We have a WebGL project, and we want to download fonts/glyphs/SDF on runtime.
I guess we can create TMP Font Asset, set it as Dynamic SDF, and wrap it and a Font file in AssetBundle, then download them.
It can work well on a small font file.
But when we need a font with Japanese (CJK) with large character sets, a single Font file is around 8 MB.
A solution would be to slice the Font file to multiple parts (batches?), creating Dynamic SDF for each part, and wrap each Dynamic SDF and part in a separate AssetBundle.
Does anyone tried this? Is there a ready made solution? Other recommended solutions?
Both.
There’s no system font support on WebGL for the non TMP text/font.
But even if there was, you have some cases of user’s device don’t have a supported font on his device.
In that case, a site would add in the css/style a list of fallback fonts.
If Unity could use the page fonts as System Fonts, that could be great.
(you can generate font map on the html and create a texture from it)
I know that most platforms provide for a way to access system downloadable fonts. I’ll take a look at this when I have a chance as I agree it might prove useful.
Having said that, regardless of where the font comes from, it still needs to be delivered to the device. Most of these CJK fonts exceed 8mb with lots of them being more than twice that size. Since FontAssets can be created at runtime from a font file path or font object, could you implement your own mechanism to download / fetch the font file?

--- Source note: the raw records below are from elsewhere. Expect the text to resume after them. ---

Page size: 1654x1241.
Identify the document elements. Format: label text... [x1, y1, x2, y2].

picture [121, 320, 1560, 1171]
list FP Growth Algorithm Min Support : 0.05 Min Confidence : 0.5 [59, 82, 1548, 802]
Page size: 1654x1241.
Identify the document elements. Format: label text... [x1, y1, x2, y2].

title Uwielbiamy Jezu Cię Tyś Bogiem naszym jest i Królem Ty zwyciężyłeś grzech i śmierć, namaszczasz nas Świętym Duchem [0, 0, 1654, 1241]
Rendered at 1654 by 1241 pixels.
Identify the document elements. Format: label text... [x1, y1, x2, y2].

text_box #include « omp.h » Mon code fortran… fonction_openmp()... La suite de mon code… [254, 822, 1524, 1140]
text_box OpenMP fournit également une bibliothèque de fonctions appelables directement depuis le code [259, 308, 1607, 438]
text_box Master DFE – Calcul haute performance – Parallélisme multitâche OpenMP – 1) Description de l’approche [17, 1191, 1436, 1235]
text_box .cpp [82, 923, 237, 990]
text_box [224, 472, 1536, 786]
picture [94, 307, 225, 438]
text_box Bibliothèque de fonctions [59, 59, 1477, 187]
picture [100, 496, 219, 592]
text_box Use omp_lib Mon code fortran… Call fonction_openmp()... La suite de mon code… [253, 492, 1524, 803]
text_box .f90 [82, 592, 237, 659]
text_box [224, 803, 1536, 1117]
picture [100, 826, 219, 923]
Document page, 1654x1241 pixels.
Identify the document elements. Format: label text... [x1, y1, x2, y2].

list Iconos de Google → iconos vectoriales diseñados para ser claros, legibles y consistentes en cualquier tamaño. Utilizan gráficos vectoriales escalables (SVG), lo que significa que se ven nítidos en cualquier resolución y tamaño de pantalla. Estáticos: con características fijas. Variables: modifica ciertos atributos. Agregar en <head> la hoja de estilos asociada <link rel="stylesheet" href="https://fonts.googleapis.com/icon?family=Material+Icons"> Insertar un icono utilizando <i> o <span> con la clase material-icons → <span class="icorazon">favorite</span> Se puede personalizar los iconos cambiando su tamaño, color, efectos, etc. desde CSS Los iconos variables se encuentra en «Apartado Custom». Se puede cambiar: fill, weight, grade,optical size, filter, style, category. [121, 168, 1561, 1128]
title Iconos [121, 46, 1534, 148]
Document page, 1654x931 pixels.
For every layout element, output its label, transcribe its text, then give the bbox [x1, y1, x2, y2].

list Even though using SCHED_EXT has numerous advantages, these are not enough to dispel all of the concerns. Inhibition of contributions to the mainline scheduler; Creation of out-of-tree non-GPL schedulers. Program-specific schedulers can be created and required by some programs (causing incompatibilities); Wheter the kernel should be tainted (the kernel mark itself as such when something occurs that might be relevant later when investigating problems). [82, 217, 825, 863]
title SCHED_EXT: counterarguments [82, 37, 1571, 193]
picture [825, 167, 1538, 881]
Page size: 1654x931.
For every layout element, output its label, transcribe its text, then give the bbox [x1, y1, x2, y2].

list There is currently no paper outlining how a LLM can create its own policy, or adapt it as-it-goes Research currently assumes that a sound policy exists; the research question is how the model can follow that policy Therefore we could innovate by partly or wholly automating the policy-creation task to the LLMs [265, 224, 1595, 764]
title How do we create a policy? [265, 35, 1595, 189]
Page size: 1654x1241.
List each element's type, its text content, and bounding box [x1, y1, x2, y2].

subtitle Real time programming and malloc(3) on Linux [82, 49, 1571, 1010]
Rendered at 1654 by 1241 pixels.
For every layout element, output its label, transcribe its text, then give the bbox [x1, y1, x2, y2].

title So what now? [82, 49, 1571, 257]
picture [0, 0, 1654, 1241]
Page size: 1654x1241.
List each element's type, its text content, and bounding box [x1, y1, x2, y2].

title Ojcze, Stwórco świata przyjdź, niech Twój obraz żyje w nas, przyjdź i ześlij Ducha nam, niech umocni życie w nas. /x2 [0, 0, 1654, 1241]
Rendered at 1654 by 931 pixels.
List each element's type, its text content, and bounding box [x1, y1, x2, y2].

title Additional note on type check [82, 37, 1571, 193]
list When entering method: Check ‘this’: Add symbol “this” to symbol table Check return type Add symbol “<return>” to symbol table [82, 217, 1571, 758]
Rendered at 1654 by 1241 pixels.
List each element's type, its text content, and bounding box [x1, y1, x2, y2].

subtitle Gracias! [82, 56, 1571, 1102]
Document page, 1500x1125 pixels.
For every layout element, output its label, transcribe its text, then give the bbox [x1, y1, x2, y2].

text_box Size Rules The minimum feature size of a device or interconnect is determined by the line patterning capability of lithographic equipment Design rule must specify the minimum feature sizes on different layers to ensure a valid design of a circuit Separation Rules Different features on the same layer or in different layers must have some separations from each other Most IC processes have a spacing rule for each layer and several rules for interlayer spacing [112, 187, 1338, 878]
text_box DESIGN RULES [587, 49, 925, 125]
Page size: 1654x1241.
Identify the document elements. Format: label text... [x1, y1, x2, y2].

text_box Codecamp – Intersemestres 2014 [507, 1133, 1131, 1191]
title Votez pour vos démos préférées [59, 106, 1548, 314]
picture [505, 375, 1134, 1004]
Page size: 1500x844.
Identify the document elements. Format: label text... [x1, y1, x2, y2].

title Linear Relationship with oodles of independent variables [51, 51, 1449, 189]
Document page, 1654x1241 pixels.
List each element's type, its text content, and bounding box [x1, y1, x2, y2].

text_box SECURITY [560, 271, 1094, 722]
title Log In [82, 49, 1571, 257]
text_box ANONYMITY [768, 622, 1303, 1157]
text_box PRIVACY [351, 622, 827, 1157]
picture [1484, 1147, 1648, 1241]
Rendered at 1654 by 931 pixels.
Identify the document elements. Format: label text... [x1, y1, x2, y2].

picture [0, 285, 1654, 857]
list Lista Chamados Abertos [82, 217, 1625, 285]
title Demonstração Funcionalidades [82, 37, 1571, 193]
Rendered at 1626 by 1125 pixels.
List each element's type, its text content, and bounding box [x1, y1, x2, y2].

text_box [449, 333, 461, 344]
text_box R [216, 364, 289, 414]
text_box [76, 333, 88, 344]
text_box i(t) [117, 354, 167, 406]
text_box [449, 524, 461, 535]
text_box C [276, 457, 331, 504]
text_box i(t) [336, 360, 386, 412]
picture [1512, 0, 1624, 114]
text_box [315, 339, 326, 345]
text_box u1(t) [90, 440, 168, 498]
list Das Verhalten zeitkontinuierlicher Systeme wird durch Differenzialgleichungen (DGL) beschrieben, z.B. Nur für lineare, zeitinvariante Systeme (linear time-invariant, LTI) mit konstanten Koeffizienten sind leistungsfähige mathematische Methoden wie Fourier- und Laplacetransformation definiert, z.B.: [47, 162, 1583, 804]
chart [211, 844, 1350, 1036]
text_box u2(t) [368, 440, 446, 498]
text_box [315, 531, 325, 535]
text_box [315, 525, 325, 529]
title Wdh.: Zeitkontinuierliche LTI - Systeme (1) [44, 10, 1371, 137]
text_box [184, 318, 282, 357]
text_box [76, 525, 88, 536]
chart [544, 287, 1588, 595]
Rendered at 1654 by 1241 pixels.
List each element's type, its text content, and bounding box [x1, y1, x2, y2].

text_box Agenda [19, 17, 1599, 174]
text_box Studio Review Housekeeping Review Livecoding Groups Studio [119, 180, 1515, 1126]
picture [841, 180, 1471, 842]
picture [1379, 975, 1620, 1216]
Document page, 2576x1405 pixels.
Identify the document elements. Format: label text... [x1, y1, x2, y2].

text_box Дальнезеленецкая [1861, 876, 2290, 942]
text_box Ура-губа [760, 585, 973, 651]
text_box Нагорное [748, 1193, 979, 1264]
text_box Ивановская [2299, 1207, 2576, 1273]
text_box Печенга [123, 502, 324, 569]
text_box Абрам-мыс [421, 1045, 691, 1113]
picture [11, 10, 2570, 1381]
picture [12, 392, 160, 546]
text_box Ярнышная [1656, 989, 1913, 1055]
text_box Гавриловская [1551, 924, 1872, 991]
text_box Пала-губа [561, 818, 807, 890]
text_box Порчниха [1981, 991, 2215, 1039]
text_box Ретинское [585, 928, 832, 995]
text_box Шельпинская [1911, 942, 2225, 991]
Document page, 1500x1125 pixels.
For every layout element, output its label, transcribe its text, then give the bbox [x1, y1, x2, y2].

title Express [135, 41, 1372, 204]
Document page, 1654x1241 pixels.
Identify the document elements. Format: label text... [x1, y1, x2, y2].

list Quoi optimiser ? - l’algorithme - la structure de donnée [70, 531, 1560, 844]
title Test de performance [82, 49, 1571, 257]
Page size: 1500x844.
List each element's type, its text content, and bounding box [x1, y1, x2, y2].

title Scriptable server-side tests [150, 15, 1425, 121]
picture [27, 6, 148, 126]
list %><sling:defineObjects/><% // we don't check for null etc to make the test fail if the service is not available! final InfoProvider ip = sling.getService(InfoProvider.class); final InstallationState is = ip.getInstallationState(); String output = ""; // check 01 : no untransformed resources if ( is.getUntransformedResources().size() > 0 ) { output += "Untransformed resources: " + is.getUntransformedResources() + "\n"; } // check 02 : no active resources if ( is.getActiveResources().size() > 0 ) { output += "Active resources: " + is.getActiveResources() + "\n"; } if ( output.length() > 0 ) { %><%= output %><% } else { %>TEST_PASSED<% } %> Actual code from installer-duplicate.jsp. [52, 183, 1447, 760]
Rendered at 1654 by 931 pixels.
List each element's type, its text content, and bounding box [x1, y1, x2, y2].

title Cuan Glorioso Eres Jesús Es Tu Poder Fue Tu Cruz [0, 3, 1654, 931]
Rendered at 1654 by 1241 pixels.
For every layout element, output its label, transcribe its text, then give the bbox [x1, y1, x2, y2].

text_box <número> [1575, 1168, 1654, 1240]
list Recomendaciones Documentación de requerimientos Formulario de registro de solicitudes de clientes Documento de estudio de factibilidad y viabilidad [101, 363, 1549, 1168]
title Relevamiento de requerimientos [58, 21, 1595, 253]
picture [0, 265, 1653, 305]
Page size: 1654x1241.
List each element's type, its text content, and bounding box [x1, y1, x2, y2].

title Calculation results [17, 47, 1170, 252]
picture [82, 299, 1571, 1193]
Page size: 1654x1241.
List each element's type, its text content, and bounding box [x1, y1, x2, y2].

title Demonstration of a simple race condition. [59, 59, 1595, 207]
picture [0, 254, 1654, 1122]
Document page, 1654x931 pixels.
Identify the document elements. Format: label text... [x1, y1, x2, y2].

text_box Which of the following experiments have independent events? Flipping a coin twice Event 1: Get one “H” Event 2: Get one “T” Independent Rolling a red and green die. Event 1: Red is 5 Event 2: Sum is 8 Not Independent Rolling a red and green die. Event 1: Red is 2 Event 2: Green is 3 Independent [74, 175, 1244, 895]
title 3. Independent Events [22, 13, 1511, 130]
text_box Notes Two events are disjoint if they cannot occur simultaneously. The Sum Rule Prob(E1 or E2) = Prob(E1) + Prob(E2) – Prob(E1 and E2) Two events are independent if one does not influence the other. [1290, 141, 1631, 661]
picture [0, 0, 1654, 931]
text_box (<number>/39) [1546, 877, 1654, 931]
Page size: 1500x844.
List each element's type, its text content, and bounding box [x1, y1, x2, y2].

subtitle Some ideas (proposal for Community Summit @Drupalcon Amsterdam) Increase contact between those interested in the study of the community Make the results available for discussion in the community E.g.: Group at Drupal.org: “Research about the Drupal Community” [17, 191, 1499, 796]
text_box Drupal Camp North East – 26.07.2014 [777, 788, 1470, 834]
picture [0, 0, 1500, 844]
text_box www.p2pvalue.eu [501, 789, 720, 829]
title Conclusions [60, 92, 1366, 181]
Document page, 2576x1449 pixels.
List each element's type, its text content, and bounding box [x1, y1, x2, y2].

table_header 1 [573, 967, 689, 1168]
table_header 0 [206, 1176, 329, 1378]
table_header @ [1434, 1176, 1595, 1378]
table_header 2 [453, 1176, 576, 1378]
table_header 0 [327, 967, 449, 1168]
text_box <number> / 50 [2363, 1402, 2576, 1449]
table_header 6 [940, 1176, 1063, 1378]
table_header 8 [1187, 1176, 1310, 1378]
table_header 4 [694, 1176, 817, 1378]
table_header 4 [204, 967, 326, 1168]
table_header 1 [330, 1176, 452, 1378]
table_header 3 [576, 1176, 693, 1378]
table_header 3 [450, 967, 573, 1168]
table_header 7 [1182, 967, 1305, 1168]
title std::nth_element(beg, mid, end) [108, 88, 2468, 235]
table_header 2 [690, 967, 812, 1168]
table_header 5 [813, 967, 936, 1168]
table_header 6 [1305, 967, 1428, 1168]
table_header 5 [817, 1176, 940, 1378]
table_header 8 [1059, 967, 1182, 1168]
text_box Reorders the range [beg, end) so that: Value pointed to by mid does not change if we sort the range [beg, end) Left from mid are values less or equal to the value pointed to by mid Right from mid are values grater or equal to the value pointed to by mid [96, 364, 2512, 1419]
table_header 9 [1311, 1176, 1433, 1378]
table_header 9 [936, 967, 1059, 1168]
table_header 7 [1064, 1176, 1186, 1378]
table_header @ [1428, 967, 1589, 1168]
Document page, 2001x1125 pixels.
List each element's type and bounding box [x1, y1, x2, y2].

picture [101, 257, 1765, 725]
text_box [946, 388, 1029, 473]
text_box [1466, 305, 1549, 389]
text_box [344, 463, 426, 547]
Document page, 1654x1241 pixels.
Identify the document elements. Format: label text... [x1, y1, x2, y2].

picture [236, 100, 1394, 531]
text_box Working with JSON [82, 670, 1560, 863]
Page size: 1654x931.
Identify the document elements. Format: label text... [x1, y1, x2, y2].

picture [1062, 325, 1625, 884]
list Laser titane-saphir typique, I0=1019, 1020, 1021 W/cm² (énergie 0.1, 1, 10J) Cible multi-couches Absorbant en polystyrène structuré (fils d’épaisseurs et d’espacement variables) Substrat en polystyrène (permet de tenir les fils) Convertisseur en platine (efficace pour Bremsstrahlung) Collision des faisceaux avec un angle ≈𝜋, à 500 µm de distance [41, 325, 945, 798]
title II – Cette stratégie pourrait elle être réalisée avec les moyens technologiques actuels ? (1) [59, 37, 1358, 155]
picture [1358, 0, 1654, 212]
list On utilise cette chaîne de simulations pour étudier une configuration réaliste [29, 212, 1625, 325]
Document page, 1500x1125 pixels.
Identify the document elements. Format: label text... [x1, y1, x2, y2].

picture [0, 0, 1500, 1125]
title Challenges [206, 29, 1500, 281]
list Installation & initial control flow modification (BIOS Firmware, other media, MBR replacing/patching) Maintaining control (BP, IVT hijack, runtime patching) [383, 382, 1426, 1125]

Sites have their methods for downloading fonts in small batches.
A site that uses CJK font from Google font, would download it in batches of 100~200 kb
Until the whole font file is downloaded, it won’t be useable even when using the web woff or woff2 formats. I’ll take a look at adding support for WOFF and WOFF2 formats as these are compressed thus reducing the payload size. These are slower to access as they need to be decompressed first but that should not be an issue.
Until then, perhaps using an Addressables or AssetBundles to deliver just the font file might be the way to go. Then once the font file is available, create a dynamic font asset from it.
I’ll explore additional options with the soon to be available Dynamic OS Font Assets where font assets will be able to access system font files by family and style names where perhaps I could add support for accessing fonts contained in Application.persistentDataPath.
The browser downloads the specific small parts only when there’s a request to display a character that it’s part wasn’t loaded yet.
As we need a solution for a current project, I wonder what would be faster for us to implement.
One option - as I described in the first post, creating lots of fonts files from a big one, and wrapping them in AssetBundles. Then loading with Dynamic SDF.
The other option - Generating fonts map texture on the web page, and have a reference for this texture in Unity. Then using this texture in TMP.
We know how to Generate the texture and reference it in Unity (we do need to see if we can have details about character size, position, kerning, etc…). But I’m not sure if it’s possible in runtime to reference a texture in TMP and use it as a TMP Font.